Es dauert zwar eine Weile, bis Kämper zur Identitätsfindung seiner Hauptfigur und damit zum eigentlichen Kern der Handlung kommt, aber der Weg dorthin ist wichtig, weil die Zeiten gänzlich andere waren; in der Schilderung dieser Umstände und der behutsamen Verarbeitung des Themas liegt die große Stärke der Geschichte. Dass sie authentisch ist, macht sie naturgemäß noch interessanter. Neben der vorzüglichen Arbeit mit den Schauspielern und der sehr zeitgenössisch klingenden Rock-Musik (Raimund Hepp), die einen reizvollen Kontrast zu den Bildern darstellt, ist vor allem die Kameraarbeit von Carsten Thiele herausragend. Viele Bilder wirken komponiert, das Lichtkonzept ist von großer Sorgfalt; Thiele und Bilgeri hatten offenkundig den Vorsatz, sich nicht mit der erstbesten Einstellung zufrieden zu geben. Eine Einstellung verdeutlicht Erikas Zerrissenheit perfekt: Ein Schatten teilt ihr Gesicht vertikal in zwei Hälften, die eine ist hell erleuchtet, die andere liegt im Dunklen. Als Kübler sie bittet, ihre geschlechtliche Laune der Natur seinen Studenten vorführen zu dürfen, schwebt sie bei der peinlichen Präsentation einfach davon; bei der Operation taucht sie buchstäblich ab.

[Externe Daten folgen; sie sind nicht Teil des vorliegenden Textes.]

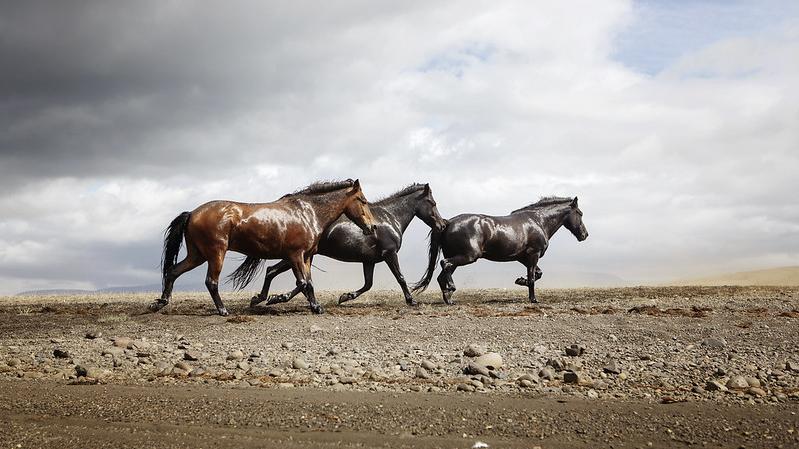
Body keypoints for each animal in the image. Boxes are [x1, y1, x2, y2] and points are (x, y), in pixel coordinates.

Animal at [151, 179, 377, 316]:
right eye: (363, 200)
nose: (372, 227)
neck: (308, 213)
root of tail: (192, 213)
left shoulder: (306, 257)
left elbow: (307, 282)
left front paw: (267, 299)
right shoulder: (295, 255)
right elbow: (304, 283)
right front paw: (315, 307)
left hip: (197, 255)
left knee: (173, 271)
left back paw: (160, 303)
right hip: (216, 254)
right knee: (211, 282)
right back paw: (223, 310)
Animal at [227, 183, 447, 307]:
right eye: (433, 203)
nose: (442, 224)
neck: (389, 218)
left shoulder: (369, 261)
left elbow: (368, 284)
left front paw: (345, 296)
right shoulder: (389, 254)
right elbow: (400, 278)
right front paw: (412, 300)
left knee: (279, 274)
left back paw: (268, 298)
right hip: (296, 256)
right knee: (280, 274)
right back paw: (273, 298)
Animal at [413, 196, 588, 304]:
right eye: (579, 213)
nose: (584, 235)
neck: (538, 221)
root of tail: (448, 222)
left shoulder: (523, 257)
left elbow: (537, 274)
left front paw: (520, 281)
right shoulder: (533, 254)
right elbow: (533, 277)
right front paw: (533, 299)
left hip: (457, 256)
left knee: (443, 273)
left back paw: (448, 297)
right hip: (468, 256)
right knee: (445, 264)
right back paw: (451, 289)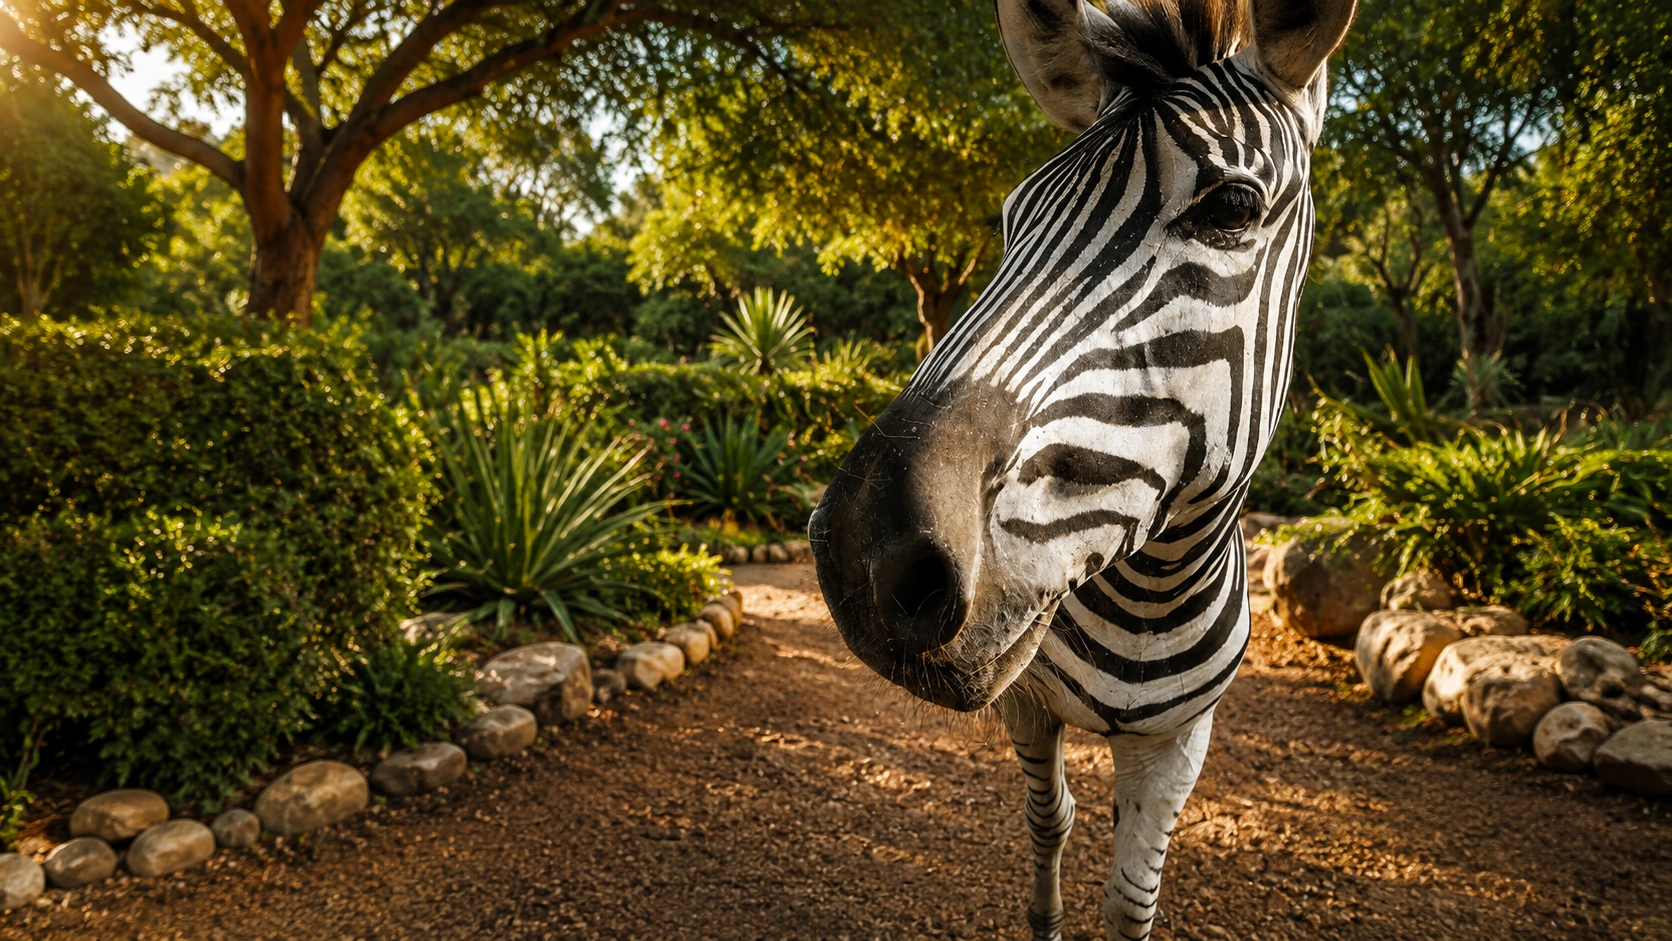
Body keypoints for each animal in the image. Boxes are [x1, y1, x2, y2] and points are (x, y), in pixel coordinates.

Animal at [808, 0, 1355, 938]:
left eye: (1234, 205)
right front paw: (1044, 912)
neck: (1151, 594)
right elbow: (1048, 819)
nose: (867, 557)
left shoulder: (1182, 738)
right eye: (1011, 221)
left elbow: (1133, 896)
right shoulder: (1028, 704)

Für Bilgeri erzählt der Film, der in Österreich im Kino lief, eine "Geschichte der Ohnmacht und Hilflosigkeit einer Gesellschaft, die von ihren Tabus entlarvt wird, eine Geschichte von Intoleranz, Vorurteilen und Scheinheiligkeit, ausgetragen auf den Schultern eines Teenagers", der doch bloß Skifahren wollte. Darum geht es im letzten Drittel, als sich Erik in seiner neuen Identität zurechtfinden muss und von den Menschen im Dorf, die ihn kurz zuvor noch gefeiert haben, beim Gottesdienst als "Missgeburt" ausgegrenzt wird. Der Regisseur hat zuvor erst zwei Filme gedreht, und beide liegen schon eine Weile zurück, selbst wenn das ZDF seinen sehenswerten ORF-Landkrimi "Alles Fleisch ist Gras" (2013) erst im Sommer 2020 ausgestrahlt hat. Zuvor hat der frühere Popstar, der in den Achtziger- und Neunzigerjahren ähnlich populär wie Falco war, seinen eigenen Roman "Der Atem des Himmels" (2010) verfilmt, in dem er die Biografie seiner Mutter mit dem großen Lawinenunglück 1954 im Großen Walsertal verband.